Yahudi toplulukları çok çeşitlidir. Selanik, Yahudilerin dört yüzyıl boyunca nüfus bakımından egemen topluluğu oluşturduğu bir Osmanlı kentiydi. Bu nedenle müze, sergileri ve çevrimiçi programları ile tüm Yahudilerin yanı sıra Selanik'in Osmanlı geçmişi hakkında daha fazla şey öğrenmek isteyenlerin de ilgisini çekiyor.
Bu ve diğer Yahudi müzeleri arasında farklar var mı?
Selanik, Avrupa'da nispeten büyük bir Yahudi nüfusuna sahip tek şehirdi. Bu büyük tarihi varlığın aksine, Selanik'teki Yahudi Müzesi'nin en büyük dezavantajı, görevinin Yunanistan'daki Alman fatihi tarafından tamamen silinmiş bir toplumun anısını korumak olmasıdır. Hayatta kalan yüzde 4'ü yıkılan mahallelere geri döndü, sinagogları ve kütüphaneleri bombaladı, yadigarı, dükkanları ve evleri yağmaladı.
İsrail'den Selanik'e gelen ziyaretçi sayısı son yıllarda önemli ölçüde arttı. Neden?
Asıl sebep, Türkiye'nin artık çoğu İsrailli için arzulanan bir hedef olmamasıdır. Boşluk, onlarca - yüzlerce olmasaydı - dünyanın dört bir yanından binlerce Yahudi'nin kökünün olduğu Selanik tarafından kapatıldı. 1913-1940 yılları arasında Selanik'teki Yahudi nüfusunun neredeyse yarısının İsrail'e, Fransa'ya ve Amerika'ya göç ettiğini ve yerleştiğini hatırlamalıyız. Selanik, Sefarad geleneğini taşıyanların beşiğiydi. Belediyenin turizmi bu yönde teşvik etme politikası ve dahası Yunanistan ve İsrail arasındaki diplomatik yakınlaşma da önemli bir rol oynamıştır.
Müze, turizm için bir mıknatıs görevi görebilir ve eğer öyleyse, hangi turistler?
JMT'nin gerçekten turistlerin ilgisini çekebileceğini söyleyen bireysel ziyaretçilerde - grupların aksine - önemli bir artış olduğunu gördük.

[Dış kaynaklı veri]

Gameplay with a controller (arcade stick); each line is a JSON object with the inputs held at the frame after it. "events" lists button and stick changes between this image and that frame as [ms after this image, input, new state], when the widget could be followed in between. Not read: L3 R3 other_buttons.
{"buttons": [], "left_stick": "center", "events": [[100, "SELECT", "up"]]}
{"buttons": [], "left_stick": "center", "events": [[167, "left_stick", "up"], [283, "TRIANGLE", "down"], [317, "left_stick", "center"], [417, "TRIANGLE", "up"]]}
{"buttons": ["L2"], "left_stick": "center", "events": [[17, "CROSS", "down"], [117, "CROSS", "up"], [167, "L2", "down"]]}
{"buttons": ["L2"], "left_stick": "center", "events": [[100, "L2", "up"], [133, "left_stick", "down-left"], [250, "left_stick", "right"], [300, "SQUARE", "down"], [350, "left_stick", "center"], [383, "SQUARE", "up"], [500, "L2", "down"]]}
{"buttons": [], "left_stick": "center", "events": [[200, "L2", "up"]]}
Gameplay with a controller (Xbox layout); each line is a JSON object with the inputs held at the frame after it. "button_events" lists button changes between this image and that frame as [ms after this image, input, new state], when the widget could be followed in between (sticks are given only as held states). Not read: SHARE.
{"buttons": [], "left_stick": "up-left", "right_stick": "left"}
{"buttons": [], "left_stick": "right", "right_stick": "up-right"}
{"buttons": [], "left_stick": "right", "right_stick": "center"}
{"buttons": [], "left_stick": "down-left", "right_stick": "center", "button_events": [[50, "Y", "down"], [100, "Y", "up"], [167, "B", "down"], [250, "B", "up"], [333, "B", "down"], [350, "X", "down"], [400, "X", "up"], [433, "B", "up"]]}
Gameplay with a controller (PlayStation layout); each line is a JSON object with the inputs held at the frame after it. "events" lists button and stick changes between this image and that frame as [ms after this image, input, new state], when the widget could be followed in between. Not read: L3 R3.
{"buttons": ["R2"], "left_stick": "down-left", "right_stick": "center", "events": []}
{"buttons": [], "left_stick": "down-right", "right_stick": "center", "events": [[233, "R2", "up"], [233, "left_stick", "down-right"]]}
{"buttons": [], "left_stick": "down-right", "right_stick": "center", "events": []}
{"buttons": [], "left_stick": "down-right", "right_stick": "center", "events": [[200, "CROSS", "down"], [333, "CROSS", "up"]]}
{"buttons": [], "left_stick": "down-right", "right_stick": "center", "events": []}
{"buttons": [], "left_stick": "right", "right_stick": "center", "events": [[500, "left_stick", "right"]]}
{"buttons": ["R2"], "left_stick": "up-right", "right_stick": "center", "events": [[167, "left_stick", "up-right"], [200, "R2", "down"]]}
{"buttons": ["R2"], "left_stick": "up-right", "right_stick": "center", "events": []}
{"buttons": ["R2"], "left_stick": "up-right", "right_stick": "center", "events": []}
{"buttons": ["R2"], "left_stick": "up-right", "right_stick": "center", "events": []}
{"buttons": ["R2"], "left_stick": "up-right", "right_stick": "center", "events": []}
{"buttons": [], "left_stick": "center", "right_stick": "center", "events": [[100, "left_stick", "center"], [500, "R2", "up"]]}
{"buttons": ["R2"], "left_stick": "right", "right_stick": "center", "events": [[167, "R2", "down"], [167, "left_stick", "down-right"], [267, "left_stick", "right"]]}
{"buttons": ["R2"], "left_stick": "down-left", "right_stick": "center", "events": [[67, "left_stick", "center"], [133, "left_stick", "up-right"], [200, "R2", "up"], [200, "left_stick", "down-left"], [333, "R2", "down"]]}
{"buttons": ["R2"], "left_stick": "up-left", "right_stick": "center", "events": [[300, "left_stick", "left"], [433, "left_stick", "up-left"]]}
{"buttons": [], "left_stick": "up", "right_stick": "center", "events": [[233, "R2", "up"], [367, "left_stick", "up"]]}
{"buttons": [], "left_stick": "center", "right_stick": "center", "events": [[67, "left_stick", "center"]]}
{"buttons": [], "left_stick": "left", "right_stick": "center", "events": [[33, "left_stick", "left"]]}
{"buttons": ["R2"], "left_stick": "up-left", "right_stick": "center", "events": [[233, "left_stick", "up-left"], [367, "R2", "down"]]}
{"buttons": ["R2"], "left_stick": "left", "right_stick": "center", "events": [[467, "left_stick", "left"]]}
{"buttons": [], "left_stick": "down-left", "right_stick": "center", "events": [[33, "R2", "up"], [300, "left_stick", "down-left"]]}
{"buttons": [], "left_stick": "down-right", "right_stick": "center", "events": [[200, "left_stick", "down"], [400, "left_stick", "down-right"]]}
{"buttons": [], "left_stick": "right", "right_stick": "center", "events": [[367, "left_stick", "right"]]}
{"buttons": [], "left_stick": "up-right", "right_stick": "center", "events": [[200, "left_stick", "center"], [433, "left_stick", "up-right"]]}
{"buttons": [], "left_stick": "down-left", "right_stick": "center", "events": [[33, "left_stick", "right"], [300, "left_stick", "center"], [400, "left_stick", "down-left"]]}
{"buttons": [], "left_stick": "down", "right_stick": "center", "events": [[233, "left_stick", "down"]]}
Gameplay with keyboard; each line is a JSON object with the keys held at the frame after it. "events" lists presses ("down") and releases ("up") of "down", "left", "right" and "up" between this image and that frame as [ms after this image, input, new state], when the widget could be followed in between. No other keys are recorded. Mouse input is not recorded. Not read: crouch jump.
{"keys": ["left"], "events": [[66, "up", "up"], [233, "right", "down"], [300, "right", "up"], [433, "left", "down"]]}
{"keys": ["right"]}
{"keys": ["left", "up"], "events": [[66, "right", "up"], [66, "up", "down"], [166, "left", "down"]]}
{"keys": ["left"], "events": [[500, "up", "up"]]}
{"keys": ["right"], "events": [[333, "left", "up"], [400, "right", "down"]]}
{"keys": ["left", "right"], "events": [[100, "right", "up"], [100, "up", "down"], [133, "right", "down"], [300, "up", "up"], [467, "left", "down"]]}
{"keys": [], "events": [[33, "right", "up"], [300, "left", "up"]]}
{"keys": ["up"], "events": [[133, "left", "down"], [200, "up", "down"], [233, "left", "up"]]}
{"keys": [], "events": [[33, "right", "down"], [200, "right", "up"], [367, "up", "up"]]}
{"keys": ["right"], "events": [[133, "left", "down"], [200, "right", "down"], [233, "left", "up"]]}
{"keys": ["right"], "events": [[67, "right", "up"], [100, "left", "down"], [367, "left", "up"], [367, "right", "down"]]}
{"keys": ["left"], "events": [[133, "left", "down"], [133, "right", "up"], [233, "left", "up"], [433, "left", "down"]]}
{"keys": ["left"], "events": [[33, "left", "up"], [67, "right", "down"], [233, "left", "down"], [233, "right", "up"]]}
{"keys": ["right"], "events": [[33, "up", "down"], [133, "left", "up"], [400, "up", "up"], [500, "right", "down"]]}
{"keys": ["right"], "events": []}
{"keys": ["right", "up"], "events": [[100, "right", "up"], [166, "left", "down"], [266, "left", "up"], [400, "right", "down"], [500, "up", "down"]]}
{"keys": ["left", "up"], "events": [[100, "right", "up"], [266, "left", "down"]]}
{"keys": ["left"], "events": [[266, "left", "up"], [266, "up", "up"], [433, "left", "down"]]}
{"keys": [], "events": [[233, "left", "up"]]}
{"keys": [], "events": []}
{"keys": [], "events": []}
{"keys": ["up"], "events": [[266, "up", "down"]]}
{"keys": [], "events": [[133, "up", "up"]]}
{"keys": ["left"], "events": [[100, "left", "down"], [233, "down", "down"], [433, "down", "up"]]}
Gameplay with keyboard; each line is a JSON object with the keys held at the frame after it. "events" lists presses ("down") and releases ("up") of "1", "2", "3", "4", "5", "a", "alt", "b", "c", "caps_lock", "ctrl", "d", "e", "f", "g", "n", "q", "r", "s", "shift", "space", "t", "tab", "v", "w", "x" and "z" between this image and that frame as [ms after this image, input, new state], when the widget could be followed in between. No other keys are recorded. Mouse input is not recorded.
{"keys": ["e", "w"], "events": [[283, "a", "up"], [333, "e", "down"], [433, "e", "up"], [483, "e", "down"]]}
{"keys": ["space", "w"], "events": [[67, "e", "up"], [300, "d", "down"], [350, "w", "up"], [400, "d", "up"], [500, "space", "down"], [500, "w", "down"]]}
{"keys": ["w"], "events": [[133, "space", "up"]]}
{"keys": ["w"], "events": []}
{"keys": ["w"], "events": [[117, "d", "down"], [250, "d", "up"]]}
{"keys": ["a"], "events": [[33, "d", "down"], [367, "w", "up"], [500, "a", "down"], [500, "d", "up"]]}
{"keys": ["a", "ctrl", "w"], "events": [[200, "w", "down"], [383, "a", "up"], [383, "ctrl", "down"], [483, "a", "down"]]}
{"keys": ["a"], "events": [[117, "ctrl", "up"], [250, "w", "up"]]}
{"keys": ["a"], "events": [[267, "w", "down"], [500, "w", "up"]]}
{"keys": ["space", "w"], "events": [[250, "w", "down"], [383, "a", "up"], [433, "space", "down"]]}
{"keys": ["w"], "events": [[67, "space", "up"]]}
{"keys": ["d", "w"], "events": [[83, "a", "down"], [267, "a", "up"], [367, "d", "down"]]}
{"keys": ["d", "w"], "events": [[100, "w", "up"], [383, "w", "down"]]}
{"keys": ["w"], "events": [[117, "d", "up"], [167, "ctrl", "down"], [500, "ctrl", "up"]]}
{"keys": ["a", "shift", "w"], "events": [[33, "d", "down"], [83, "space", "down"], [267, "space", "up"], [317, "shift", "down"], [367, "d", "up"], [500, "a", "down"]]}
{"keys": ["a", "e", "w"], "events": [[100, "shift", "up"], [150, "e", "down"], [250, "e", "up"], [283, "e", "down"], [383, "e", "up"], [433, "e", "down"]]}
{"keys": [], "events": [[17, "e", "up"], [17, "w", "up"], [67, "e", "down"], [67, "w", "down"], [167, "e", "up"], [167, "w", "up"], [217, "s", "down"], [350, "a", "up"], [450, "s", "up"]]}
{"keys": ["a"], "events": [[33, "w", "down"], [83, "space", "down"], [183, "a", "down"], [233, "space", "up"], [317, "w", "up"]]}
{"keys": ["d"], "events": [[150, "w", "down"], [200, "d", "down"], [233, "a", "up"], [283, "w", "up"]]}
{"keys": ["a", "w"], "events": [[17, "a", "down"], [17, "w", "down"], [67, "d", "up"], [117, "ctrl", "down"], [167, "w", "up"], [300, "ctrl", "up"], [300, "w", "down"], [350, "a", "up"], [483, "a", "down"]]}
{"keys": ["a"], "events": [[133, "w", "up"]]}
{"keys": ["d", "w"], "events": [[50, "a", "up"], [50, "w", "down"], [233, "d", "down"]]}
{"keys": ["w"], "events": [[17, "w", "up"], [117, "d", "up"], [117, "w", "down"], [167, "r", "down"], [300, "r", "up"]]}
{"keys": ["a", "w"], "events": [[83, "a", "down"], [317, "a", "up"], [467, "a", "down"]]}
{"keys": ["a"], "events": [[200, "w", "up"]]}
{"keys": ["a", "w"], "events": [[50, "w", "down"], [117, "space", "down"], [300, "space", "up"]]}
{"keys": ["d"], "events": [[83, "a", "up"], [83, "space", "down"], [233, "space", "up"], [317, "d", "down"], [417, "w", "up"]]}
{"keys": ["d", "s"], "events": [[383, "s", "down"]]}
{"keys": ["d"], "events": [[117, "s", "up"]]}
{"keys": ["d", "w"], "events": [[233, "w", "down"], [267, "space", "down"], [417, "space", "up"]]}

Sonuçta, herhangi bir Yahudi için, nereden geldiklerine bakılmaksızın, müze Selanik'i ziyaret etmek için bir neden. Bu nedenle, çeşitlendirilmiş bir sergi programımız olduğundan ve ayrıca her zaman sunacak yeni şeyler alabilmemiz için araştırma yapmaya devam ettiğimizden emin oluyoruz. Ancak, JMT'nin sergileri sadece Yahudiler için ilginç değil. Yahudi cemaati şehirde yalnız değildi ve sergilerin birçoğu diğer topluluklarla olan etkileşimini ifade ediyor. Ziyaretçi eğilimleri söz konusu olduğunda, İsrailliler tatil dönemlerinde buraya gelirler, Yunanlılar çoğunlukla kışın gelir ve diğer turistler yıl boyunca ziyaret eder. Müze ziyaretçilerinin yaklaşık yüzde 15'i okul öğrencileri ve üniversite öğrencileridir.
Selanik Yahudi Müzesi, 11 Agiou Mina, tel 2310.250,406, jmth.gr. Cumartesi hariç her gün açık.
* Bu makale ilk kez Kathimerini'nin seyahat eki olan Taxidia'da yayınlandı.